Padre Cesar lembrou que ninguém esperava uma chuva tão intensa, mas que a resposta solidária foi rápida: “Conforme nós, padres, e os leigos fomos sabendo quais eram as paróquias que estavam mais prejudicadas, pouco a pouco foi se formando uma rede de solidariedade. Sabemos que vamos passar algumas semanas nesta situação”.
‘E no mês que vem: quem irá nos ajudar?’
As chuvas também deixaram um rastro de destruição na cidade de Cachoeirinha. “Geralmente, em 10 minutos de carro você vai daqui até o centro de Porto Alegre. Hoje, para fazer este percurso leva-se de quatro a cinco horas. E para que tenhas ideia de como foi intenso, os bancos pesados de muitas igrejas agora estão flutuando”, contou o Padre Antonio Heinemann, Pároco da Paróquia São Vicente de Paulo, onde estão sendo acolhidas 120 famílias na matriz e outras dezenas de pessoas nas duas capelas da Paróquia, algo que tem sido possível graças às muitas doações que chegam diariamente.

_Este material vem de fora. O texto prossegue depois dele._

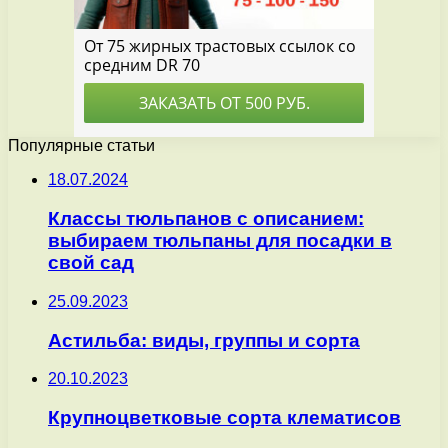
Популярные статьи
18.07.2024
Классы тюльпанов с описанием:
выбираем тюльпаны для посадки в
свой сад
25.09.2023
Астильба: виды, группы и сорта
20.10.2023
Крупноцветковые сорта клематисов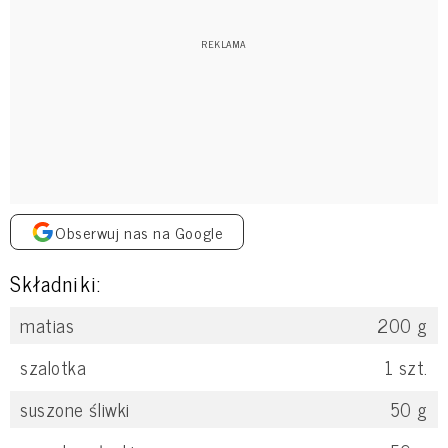
Obserwuj nas na Google
Składniki:
matias
200
g
szalotka
1
szt.
suszone śliwki
50
g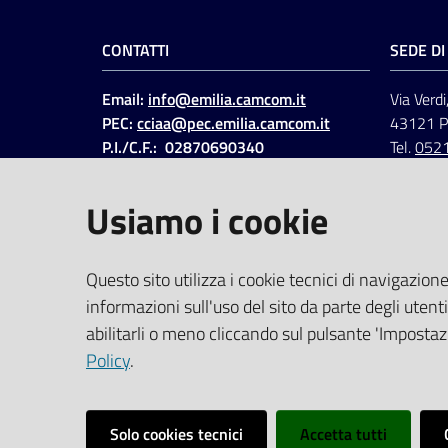
CONTATTI
SEDE D
Email:
info@emilia.camcom.it
Via Verdi
PEC:
cciaa@pec.emilia.camcom.it
43121 
P.I./C.F.: 02870690340
Tel.
052
Fatt. elettronica - Cod.
univoco
:
UFAWVA
Usiamo i cookie
Codice IPA: ccem
SOCIAL
Questo sito utilizza i cookie tecnici di navigazione
informazioni sull'uso del sito da parte degli utenti
Linkedin
Facebook
Instagram
abilitarli o meno cliccando sul pulsante 'Impostazi
Policy
.
Solo cookies tecnici
Accetta tutti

“Eu fiquei admirado com tantas salas lotadas de roupa e de comida, e temos visto a alegria das pessoas em ajudar”, comentou. Entretanto, o Padre está preocupado. “Neste momento, tem muita gente doando, que bom! Mas, e no mês que vem: quem irá nos ajudar? Acredito que levará de seis meses a um ano para que as coisas se restabeleçam”, projetou.

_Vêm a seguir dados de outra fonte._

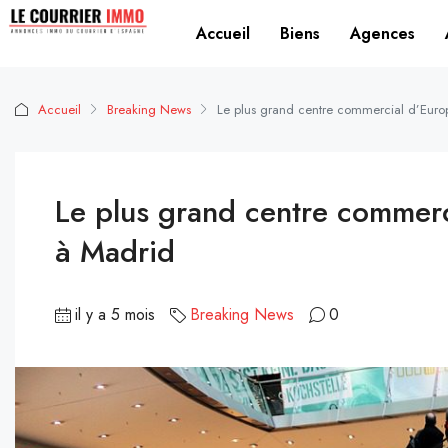
Accueil
Biens
Agences
Accueil
Breaking News
Le plus grand centre commercial d’Europe
Le plus grand centre commerci
à Madrid
il y a 5 mois
Breaking News
0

Padre Antonio relatou, ainda, que alguns dos desabrigados já começam a se mostrar inquietos pelo fato de águas estarem demorando a abaixar e por perceberem que perderam suas casas e bens. Ele disse que diante dessas angústias, a comunidade tem buscado se fortalecer na fé, de modo especial pela reza diária do Terço.
‘A fé é a última que morre’
Em Gravataí, também na Região Metropolitana de Porto Alegre, a Paróquia Nossa Senhora dos Anjos é uma das que abriram suas portas para acolher desabrigados. Na matriz paroquial estão 125 pessoas, em uma das capelas, 35, e em outra, dez voluntários têm produzido marmitas.

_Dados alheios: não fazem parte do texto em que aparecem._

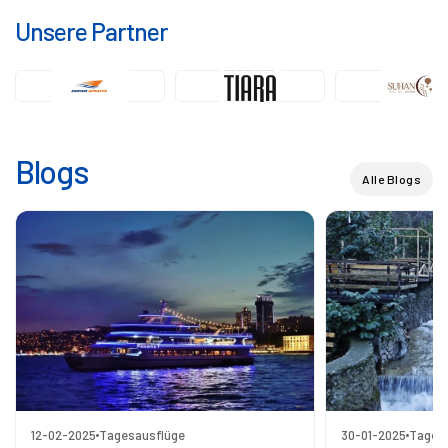
Unsere Partner
Blogs
Alle Blogs
12-02-2025
Tagesausflüge
30-01-2025
Tages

Ao todo, cerca de 150 voluntários estão envolvidos no preparo das refeições e separação e organização de roupas, alimentos não perecíveis, água e itens de higiene e de limpeza que chegam como doações de diferentes partes do Brasil.
Padre Léo Hastenteufel, Pároco, comentou que as doações não se destinam apenas aos abrigados na Paróquia. “Temos o caso de uma família que acolheu 17 parentes; assim, precisa de algum suporte para alimentá-los, e nós ajudamos”.
Uma sala foi especialmente reservada para que os acolhidos possam conversar com psicólogos, ter atendimento médico e acessar o serviço de assistência social.
Em meio à nova dinâmica paroquial, a vida de fé não foi deixada de lado. “Todos os dias, às 18h30, rezamos o Terço e depois tem a missa. A fé é a última que morre, é ela que nos mantém de pé, é nela que está a nossa esperança maior. O que temos visto aqui é expressão da fé. Hoje, todos os grupos e pastorais da Paróquia estão trabalhando nesta ação solidária e vivemos este espírito de partilha, de acolhida e de fé permanente”, concluiu o Pároco.